Вот мне кажется, что надо иметь в виду и что об этом деле надо сказать окончательно. Айхенвальд прав — Айхенвальд не прав, Иванов-Разумник не прав — Иванов-Разумник прав. «А надо всеми Бог, и да живет наша Русь».
Белинский и Достоевский {83}
Гораздо раньше г. Айхенвальда в истории русской критики и, общее, в русской литературе указывалась крайняя недостаточность Белинского. Указывали на его общую незрелость, утомительную моложавость, соединенную с крайним самомнением и уверенностью тона. Страхов, Аполлон Григорьев, Юр. Николаев (псевдоним Говорухи-Отрока), в особенности — Достоевский говорили раньше Айхенвальда то же, что сказал Айхенвальд. Да и вообще это было «общее место» в суждениях серьезных людей, что Белинский — совершенно недостаточный ум, что говорить а глубине Белинского — как-то странно… Отчего же только теперь, когда «сказал и Айхенвальд», вдруг поднялась вся печать и статьям «О Белинском и Айхенвальде» нет конца… Нужно говорить «Достоевский и Белинский», «Толстой и Белинский» — и совершенно нет нужды сопоставлять: «Белинский и Айхенвальд». Нужно брать соизмеримые, равнозначащие величины и силы, нужно брать действительные соперничества в идейном и духовном мире. Потому что «за Достоевского» и «за Толстого» упор, конечно, так же велик, как «за Белинского». Тут должен каждый что-то решить в уме своем. Тут должен каждый что-то решить в сердце своем. Тема эта действительно стоит в нашем обществе и литературе, — не решенная, лениво обходимая. За нее надо взяться и преодолеть ее.

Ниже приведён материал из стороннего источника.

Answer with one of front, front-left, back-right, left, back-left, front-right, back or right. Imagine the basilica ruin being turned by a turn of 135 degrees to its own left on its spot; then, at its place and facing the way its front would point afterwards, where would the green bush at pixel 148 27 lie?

Вот что пишет г. Иванов-Разумник в фельетоне «Русских Ведомостей», разбирая книгу Айхенвальда «Споры о Белинском»:
«После этого чему же удивляться, если этот «адвокат дьявола», как он сам себя называет, приводит даже известные слова Достоевского: «Белинский есть самое смрадное, тупое и позорное явление русской жизни» [327] . Он не понимает, этот адвокат дьявола, что слова эти позорны не для Белинского, а для Достоевского. Он не понимает, что отрицательные суждения Л. Толстого о Белинском характерны и интересны не для нашего понимания Белинского, а для нашего суждения о Толстом. Достоевский и Толстой — такие громадные величины, что на них никакому «адвокату дьявола» взобраться нельзя»… И т. д.